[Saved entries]
== Segment start ==

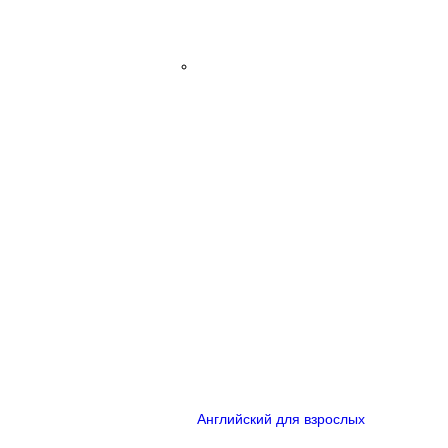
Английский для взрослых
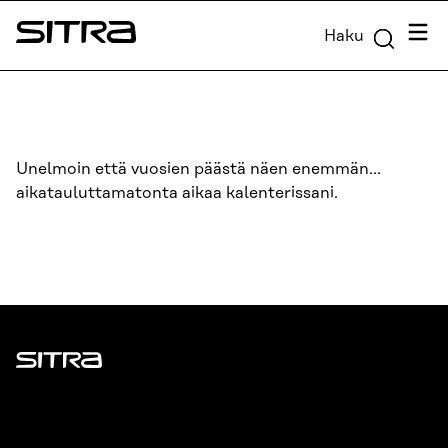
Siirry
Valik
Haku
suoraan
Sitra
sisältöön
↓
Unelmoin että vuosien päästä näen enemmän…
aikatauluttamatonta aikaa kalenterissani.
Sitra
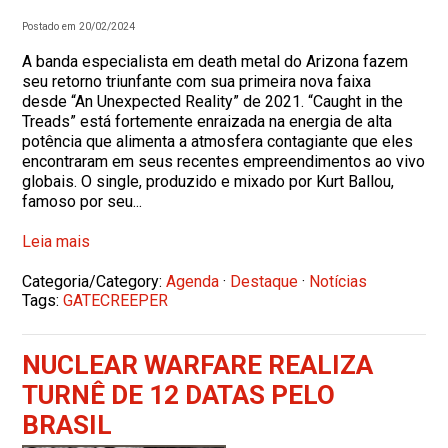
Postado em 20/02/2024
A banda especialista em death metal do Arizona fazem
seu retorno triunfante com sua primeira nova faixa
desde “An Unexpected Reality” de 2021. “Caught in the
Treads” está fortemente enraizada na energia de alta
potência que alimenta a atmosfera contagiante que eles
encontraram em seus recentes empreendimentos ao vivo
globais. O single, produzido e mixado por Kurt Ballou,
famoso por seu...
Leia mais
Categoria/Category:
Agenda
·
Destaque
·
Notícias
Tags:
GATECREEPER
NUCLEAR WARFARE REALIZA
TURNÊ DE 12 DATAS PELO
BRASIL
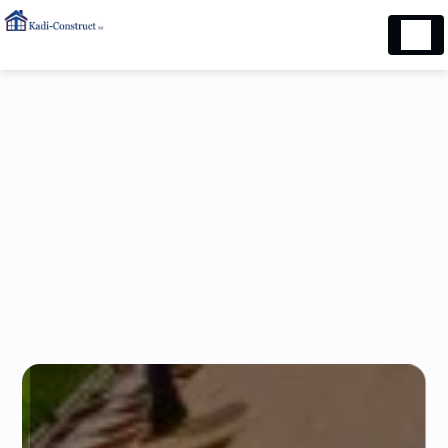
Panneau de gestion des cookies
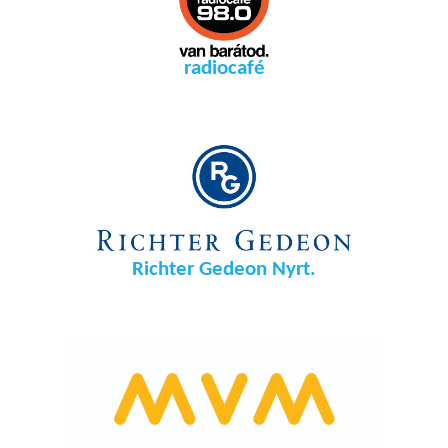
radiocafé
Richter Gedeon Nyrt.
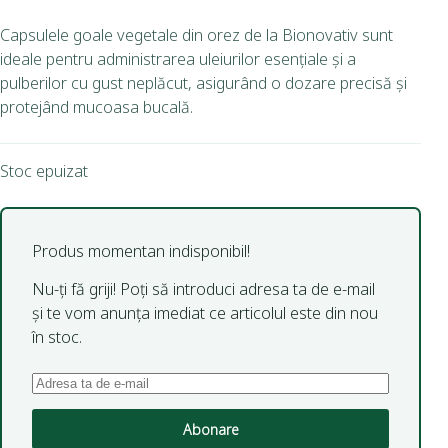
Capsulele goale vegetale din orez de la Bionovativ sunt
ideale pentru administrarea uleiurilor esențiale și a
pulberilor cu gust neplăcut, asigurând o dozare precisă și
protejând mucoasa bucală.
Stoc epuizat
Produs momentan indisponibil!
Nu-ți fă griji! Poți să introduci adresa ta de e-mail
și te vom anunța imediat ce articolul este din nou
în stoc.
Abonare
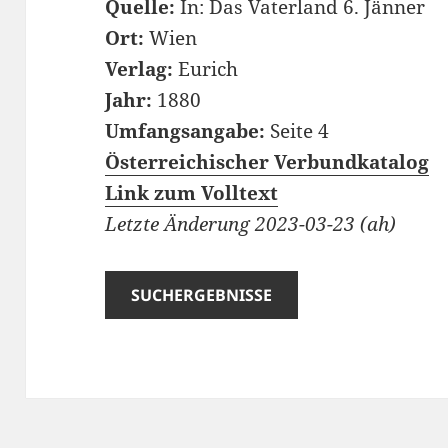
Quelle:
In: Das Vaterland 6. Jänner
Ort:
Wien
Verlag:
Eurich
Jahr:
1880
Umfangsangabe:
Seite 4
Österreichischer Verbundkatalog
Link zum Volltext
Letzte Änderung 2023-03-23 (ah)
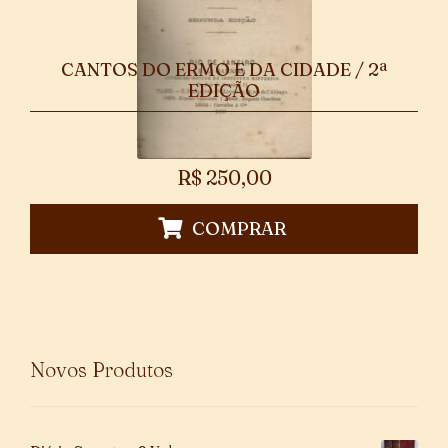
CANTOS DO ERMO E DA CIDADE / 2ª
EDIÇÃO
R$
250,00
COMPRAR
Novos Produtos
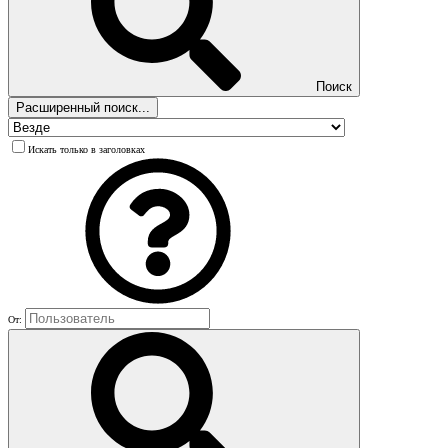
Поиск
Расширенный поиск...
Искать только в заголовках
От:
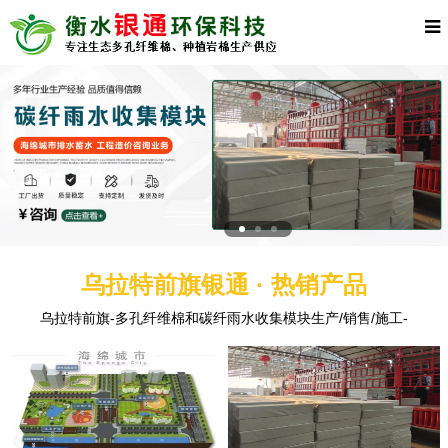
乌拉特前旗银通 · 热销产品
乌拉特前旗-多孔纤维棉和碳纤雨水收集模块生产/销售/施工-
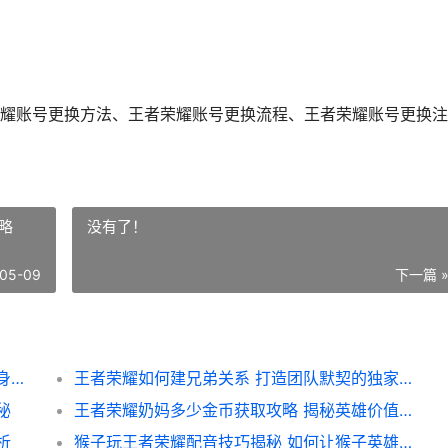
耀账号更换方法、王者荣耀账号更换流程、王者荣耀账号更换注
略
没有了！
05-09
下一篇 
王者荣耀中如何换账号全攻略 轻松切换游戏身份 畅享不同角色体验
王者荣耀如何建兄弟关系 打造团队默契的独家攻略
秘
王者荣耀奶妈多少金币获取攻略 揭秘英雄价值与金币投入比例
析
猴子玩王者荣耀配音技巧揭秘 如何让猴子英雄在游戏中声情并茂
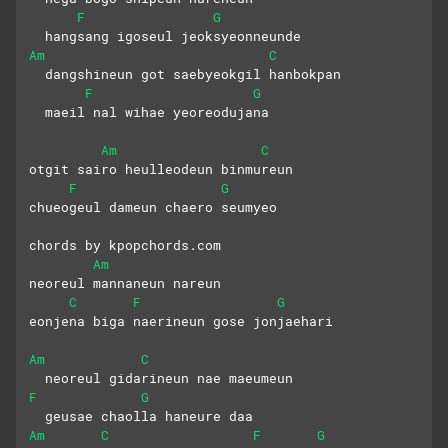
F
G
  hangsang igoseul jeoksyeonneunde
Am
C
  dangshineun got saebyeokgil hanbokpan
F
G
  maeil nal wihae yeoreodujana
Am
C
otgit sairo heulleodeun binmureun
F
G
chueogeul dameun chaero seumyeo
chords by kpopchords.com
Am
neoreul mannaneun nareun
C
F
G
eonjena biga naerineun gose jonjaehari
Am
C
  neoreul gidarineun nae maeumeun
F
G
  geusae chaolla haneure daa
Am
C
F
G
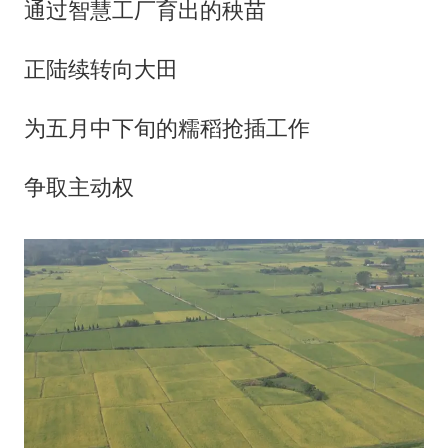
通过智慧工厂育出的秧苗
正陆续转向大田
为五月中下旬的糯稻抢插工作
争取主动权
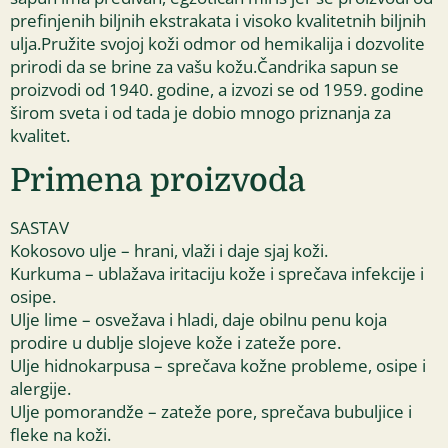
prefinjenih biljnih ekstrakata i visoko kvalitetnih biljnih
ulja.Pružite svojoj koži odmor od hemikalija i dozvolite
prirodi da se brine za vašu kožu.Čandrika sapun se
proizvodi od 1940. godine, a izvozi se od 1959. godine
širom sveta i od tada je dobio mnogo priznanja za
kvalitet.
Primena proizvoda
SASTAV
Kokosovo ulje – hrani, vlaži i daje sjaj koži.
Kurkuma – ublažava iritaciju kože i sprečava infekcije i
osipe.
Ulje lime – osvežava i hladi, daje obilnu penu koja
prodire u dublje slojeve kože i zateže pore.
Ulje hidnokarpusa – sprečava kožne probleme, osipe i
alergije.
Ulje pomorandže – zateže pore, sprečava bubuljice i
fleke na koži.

== Segment end ==

● **EXERCISE INSTRUCTIONS**
Where the word "sprečava" appears in a line of the entries above, count that line; give only the number.

● **EXERCISE ANSWER**
3